TASK TO COMPLETE: Leaving the images behind, copy every line of the records exactly.

[Collection entries]
——————————
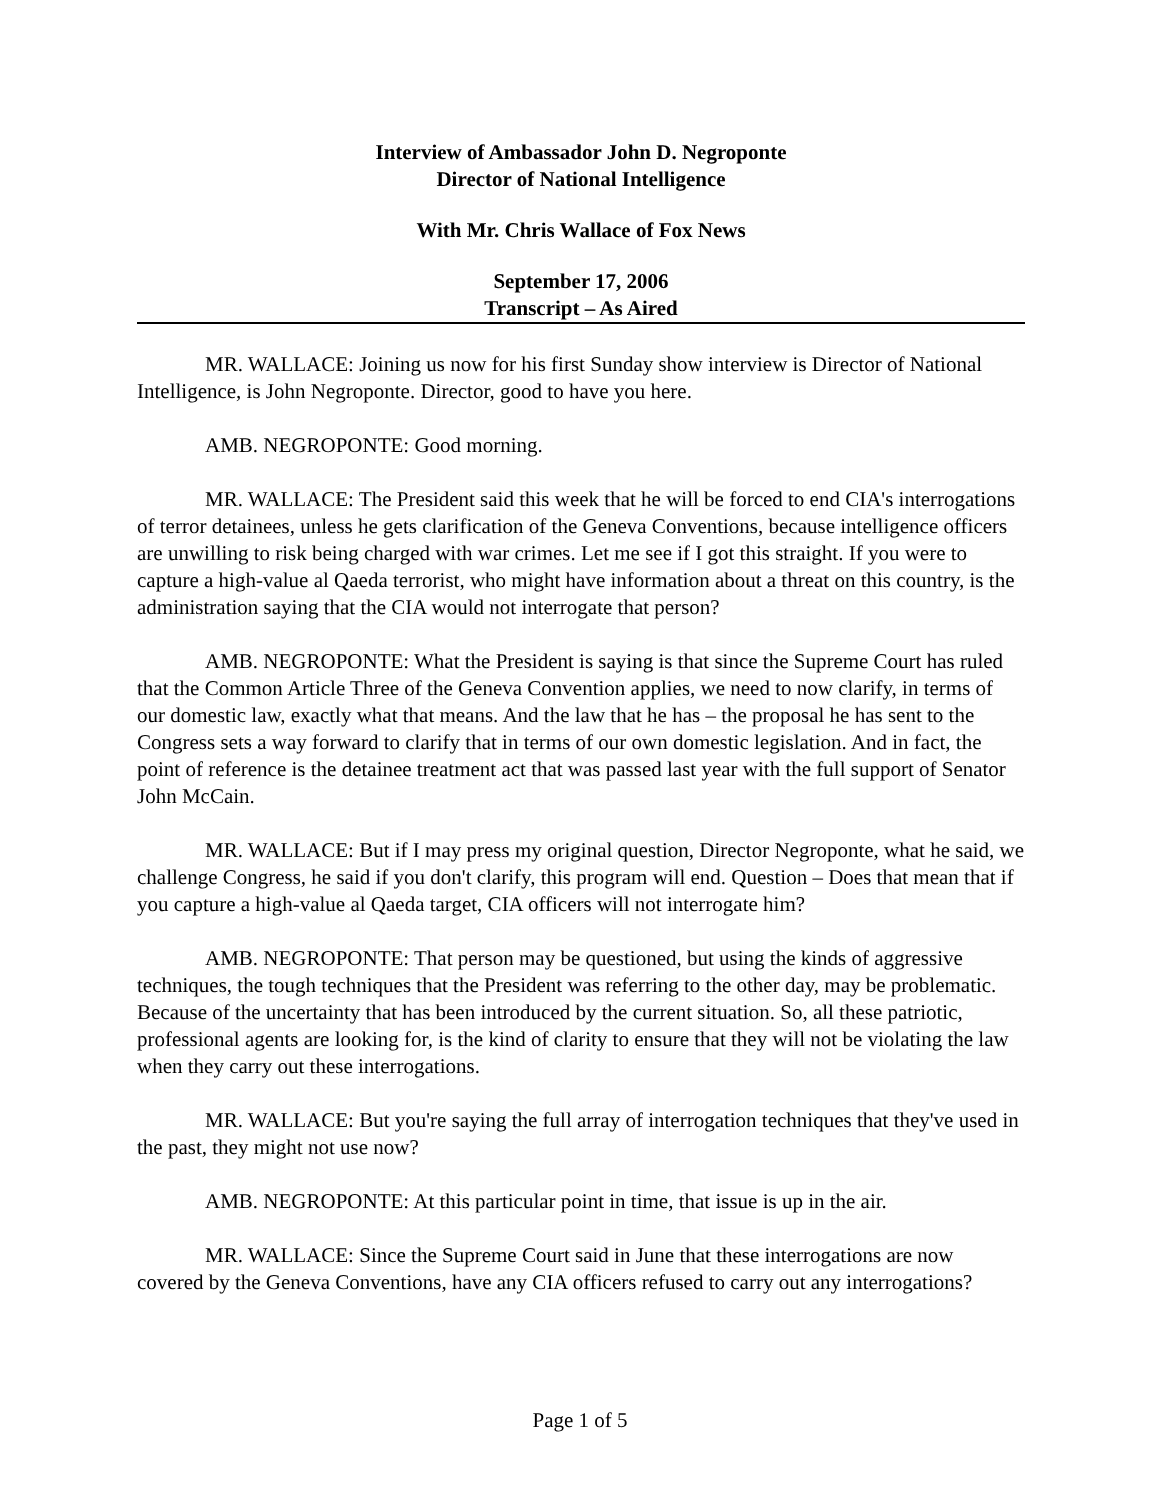Interview of Ambassador John D. Negroponte
Director of National Intelligence
With Mr. Chris Wallace of Fox News
September 17, 2006
Transcript – As Aired
MR. WALLACE: Joining us now for his first Sunday show interview is Director of National Intelligence, is John Negroponte. Director, good to have you here.
AMB. NEGROPONTE: Good morning.
MR. WALLACE: The President said this week that he will be forced to end CIA's interrogations of terror detainees, unless he gets clarification of the Geneva Conventions, because intelligence officers are unwilling to risk being charged with war crimes. Let me see if I got this straight. If you were to capture a high-value al Qaeda terrorist, who might have information about a threat on this country, is the administration saying that the CIA would not interrogate that person?
AMB. NEGROPONTE: What the President is saying is that since the Supreme Court has ruled that the Common Article Three of the Geneva Convention applies, we need to now clarify, in terms of our domestic law, exactly what that means. And the law that he has – the proposal he has sent to the Congress sets a way forward to clarify that in terms of our own domestic legislation. And in fact, the point of reference is the detainee treatment act that was passed last year with the full support of Senator John McCain.
MR. WALLACE: But if I may press my original question, Director Negroponte, what he said, we challenge Congress, he said if you don't clarify, this program will end. Question – Does that mean that if you capture a high-value al Qaeda target, CIA officers will not interrogate him?
AMB. NEGROPONTE: That person may be questioned, but using the kinds of aggressive techniques, the tough techniques that the President was referring to the other day, may be problematic. Because of the uncertainty that has been introduced by the current situation. So, all these patriotic, professional agents are looking for, is the kind of clarity to ensure that they will not be violating the law when they carry out these interrogations.
MR. WALLACE: But you're saying the full array of interrogation techniques that they've used in the past, they might not use now?
AMB. NEGROPONTE: At this particular point in time, that issue is up in the air.
MR. WALLACE: Since the Supreme Court said in June that these interrogations are now covered by the Geneva Conventions, have any CIA officers refused to carry out any interrogations?
Page 1 of 5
——————————
YOUR RESPONSE:
Interview of Ambassador John D. Negroponte
Director of National Intelligence
With Mr. Chris Wallace of Fox News
September 17, 2006
Transcript – As Aired
MR. WALLACE: Joining us now for his first Sunday show interview is Director of National Intelligence, is John Negroponte. Director, good to have you here.
AMB. NEGROPONTE: Good morning.
MR. WALLACE: The President said this week that he will be forced to end CIA's interrogations of terror detainees, unless he gets clarification of the Geneva Conventions, because intelligence officers are unwilling to risk being charged with war crimes. Let me see if I got this straight. If you were to capture a high-value al Qaeda terrorist, who might have information about a threat on this country, is the administration saying that the CIA would not interrogate that person?
AMB. NEGROPONTE: What the President is saying is that since the Supreme Court has ruled that the Common Article Three of the Geneva Convention applies, we need to now clarify, in terms of our domestic law, exactly what that means. And the law that he has – the proposal he has sent to the Congress sets a way forward to clarify that in terms of our own domestic legislation. And in fact, the point of reference is the detainee treatment act that was passed last year with the full support of Senator John McCain.
MR. WALLACE: But if I may press my original question, Director Negroponte, what he said, we challenge Congress, he said if you don't clarify, this program will end. Question – Does that mean that if you capture a high-value al Qaeda target, CIA officers will not interrogate him?
AMB. NEGROPONTE: That person may be questioned, but using the kinds of aggressive techniques, the tough techniques that the President was referring to the other day, may be problematic. Because of the uncertainty that has been introduced by the current situation. So, all these patriotic, professional agents are looking for, is the kind of clarity to ensure that they will not be violating the law when they carry out these interrogations.
MR. WALLACE: But you're saying the full array of interrogation techniques that they've used in the past, they might not use now?
AMB. NEGROPONTE: At this particular point in time, that issue is up in the air.
MR. WALLACE: Since the Supreme Court said in June that these interrogations are now covered by the Geneva Conventions, have any CIA officers refused to carry out any interrogations?
Page 1 of 5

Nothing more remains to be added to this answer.